Esistono anche modi più oggettivi per misurarla, ad esempio attraverso l'uso di dispositivi portatili che misurano il livello di VSC nel respiro. Tuttavia questi apparecchi, anche se usati quotidianamente, non sono in grado di percepire la presenza di altre molecole come le diamine, quindi vengono usati solo per misurazioni secondarie.

"Esiste un collutorio che posso usare per sbarazzarmi dell’alitosi?"

Riprendendo quanto scritto più sopra, esiste una spiegazione biologica del perché i prodotti che promettono risultati istantanei non sono altro che mendaci. I batteri anaerobici che producono VSC, infatti, abitano negli angoli e nelle fessure della superficie della lingua e delle tasche parodontali. Inoltre il biofilm che i batteri formano è resistente agli stimoli esterni e pertanto l'uso di diversi prodotti per la cura della bocca, qualunque sia la forma o il sapore, può solo temporaneamente ridurre, o peggio mascherare l'alitosi. Ciò che invece risulta efficace è l'interruzione meccanica del biofilm con successiva riduzione dei batteri che producono VSC attraverso la pulizia della lingua e terapia parodontale causale non chirurgica. Solo in aggiunta al trattamento possono essere usati antisettici come la clorexidina, il cloruro di cetilpiridinio e altre formule contenenti zinco.

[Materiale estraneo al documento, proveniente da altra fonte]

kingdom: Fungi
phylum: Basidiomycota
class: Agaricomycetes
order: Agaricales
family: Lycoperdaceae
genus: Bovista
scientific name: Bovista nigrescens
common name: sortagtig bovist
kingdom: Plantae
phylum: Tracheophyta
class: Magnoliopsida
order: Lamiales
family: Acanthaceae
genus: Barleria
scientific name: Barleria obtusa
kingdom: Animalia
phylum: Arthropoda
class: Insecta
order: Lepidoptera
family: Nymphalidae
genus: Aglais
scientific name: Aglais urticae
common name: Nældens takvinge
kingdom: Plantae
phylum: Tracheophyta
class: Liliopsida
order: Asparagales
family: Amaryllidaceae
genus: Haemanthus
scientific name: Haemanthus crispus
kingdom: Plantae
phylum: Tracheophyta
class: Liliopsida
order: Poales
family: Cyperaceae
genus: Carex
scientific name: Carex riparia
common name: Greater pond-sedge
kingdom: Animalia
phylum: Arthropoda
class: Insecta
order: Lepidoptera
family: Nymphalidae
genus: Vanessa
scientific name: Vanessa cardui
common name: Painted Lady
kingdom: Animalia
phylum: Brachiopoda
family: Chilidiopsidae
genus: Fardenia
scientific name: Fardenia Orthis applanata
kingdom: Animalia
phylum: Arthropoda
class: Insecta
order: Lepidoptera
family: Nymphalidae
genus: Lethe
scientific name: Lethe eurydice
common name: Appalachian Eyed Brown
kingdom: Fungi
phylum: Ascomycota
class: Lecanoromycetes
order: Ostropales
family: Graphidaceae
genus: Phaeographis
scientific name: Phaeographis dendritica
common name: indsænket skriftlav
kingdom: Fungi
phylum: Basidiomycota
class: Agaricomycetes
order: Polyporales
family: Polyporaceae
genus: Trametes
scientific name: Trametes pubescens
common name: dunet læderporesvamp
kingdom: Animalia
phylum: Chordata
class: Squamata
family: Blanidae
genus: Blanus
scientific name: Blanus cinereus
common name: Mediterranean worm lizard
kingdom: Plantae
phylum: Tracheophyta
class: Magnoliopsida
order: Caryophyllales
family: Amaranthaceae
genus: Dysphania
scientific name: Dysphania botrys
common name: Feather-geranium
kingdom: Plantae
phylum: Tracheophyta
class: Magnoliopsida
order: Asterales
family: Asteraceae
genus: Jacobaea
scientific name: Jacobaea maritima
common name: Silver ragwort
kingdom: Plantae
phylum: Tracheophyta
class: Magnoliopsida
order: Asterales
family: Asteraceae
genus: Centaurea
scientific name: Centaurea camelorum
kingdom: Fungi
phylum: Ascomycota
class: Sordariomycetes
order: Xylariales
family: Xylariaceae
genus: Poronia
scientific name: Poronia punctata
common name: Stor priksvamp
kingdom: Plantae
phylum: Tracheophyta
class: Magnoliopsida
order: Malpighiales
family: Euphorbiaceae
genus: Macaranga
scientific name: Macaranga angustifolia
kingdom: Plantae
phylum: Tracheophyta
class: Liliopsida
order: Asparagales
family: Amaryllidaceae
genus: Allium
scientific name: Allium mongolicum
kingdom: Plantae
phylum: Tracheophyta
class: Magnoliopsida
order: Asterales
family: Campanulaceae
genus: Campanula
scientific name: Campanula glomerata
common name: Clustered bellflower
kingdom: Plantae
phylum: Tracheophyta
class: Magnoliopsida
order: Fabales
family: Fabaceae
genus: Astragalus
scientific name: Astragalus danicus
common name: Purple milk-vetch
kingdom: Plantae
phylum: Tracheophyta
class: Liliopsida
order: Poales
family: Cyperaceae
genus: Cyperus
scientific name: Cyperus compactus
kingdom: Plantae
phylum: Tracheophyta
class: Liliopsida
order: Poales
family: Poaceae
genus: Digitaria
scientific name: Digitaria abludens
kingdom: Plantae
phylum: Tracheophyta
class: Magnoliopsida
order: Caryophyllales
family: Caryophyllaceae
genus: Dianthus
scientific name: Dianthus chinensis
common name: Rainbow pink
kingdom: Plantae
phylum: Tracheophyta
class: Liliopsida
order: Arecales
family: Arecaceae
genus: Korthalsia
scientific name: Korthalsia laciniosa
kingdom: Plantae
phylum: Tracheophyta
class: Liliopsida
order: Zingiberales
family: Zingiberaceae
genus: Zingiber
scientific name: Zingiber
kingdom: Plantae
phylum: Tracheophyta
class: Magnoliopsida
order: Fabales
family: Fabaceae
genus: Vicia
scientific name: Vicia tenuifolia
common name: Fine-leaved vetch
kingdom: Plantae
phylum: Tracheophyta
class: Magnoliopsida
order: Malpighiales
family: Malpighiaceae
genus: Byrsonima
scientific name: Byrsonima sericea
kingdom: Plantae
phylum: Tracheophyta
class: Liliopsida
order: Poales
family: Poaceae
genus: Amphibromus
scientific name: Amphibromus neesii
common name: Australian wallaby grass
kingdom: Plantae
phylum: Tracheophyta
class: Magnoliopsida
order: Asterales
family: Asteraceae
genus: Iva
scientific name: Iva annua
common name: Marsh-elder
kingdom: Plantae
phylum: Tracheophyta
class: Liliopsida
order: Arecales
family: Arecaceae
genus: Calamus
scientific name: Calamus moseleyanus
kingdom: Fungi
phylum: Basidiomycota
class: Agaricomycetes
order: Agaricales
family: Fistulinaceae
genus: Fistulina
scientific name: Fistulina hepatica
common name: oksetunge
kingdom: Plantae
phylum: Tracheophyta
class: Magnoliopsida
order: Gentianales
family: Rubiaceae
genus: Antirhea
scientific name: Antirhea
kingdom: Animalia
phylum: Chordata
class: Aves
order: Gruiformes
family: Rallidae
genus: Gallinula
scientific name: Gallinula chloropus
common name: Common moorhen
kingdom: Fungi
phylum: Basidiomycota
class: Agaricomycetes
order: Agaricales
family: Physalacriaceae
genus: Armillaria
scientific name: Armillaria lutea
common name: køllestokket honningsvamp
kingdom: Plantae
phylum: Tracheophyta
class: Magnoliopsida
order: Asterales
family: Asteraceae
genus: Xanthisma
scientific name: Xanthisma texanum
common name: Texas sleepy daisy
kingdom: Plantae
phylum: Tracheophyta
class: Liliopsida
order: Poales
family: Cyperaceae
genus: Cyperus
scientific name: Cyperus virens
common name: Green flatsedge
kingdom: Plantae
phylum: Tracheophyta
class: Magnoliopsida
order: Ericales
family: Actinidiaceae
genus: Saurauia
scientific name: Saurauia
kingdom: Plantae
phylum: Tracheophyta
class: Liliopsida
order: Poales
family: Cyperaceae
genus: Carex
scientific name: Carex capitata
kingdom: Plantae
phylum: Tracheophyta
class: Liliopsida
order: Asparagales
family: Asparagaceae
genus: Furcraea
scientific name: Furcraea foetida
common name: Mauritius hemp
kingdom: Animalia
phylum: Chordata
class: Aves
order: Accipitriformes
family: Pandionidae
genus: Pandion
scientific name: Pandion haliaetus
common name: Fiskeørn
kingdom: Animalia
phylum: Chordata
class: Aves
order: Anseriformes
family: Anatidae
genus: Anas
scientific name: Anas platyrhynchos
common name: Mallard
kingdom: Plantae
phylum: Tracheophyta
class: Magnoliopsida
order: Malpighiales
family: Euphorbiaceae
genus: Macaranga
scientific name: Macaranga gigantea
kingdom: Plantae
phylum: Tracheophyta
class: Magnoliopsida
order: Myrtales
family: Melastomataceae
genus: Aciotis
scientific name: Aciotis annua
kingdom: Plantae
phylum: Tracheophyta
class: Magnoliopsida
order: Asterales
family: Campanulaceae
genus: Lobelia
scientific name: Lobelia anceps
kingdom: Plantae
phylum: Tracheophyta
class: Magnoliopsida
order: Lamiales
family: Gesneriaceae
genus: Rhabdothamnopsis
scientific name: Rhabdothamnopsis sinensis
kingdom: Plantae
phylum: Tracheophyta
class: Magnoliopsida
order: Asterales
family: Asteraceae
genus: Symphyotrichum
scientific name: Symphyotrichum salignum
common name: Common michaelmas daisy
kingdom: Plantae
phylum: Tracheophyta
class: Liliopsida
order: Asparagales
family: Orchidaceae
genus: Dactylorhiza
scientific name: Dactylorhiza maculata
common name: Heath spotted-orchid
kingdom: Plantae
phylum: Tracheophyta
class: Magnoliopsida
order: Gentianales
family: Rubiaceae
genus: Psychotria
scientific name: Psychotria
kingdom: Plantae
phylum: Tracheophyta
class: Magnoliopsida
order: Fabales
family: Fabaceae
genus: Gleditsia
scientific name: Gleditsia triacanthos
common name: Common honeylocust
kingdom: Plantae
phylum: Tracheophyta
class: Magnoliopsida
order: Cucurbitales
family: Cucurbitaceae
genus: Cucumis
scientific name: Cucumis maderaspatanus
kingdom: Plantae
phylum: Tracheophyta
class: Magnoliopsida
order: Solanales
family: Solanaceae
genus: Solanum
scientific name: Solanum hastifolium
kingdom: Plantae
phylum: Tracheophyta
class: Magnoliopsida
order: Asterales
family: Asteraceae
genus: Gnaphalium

In odontoiatria estetica c’è un’inevitabile tendenza a sottolineare quanto la vita di una persona può cambiare ripristinando il suo sorriso. Instagram è pieno di video di persone inizialmente infelici e riluttanti a mostrare i loro denti che noi dentisti trasformiamo in gente sicura di sé, modelli e modelle dalle straordinarie pettinature che sorridono alle telecamere mostrando i loro denti bianco perla. Mi piacerebbe vedere un video, sui social media, di un paziente che condivide un’esperienza altrettanto entusiasmante sul quanto sbarazzarsi dell’alitosi gli abbia cambiato la vita. Temo tuttavia che non accadrà molto presto. L'alitosi è ancora un tabù persino tra noi professionisti del settore dentale, e se anche i miei pazienti evitano di parlare e condividere il loro imbarazzante segreto con il mondo e men che meno davanti a una telecamera, io ho la fortuna di essere testimone ogni giorno della loro felicità e gratitudine per la sicurezza che riacquistano sbarazzandosi dell’alitosi.

È questo che mi spinge a continuare a perseguire il mio obiettivo: cambiare la vita dei miei pazienti un alito cattivo alla volta


Analisi del caso:

Treating Halitosis

Treating Halitosis

Una paziente di 50 anni, venuta lamentando sanguinamento durante lo spazzolamento, alitosi e una mobilità superiori. Le è stata diagnosticata una parodontite generalizzata, stadio III, grado C, con un’alitosi classificata di grado 3 sulla scala 0-5 di Rosenberg ("odore moderato”). Ha subito una terapia parodontale non chirurgica ed è stata istruita riguardo alla pulizia della lingua. Dopo la rivalutazione, PPD (profondità di sondaggio delle tasche parodontali) e BOP (sanguinamento al sondaggio) sono notevolmente ridotti mentre il cattivo odore risulta completamente assente.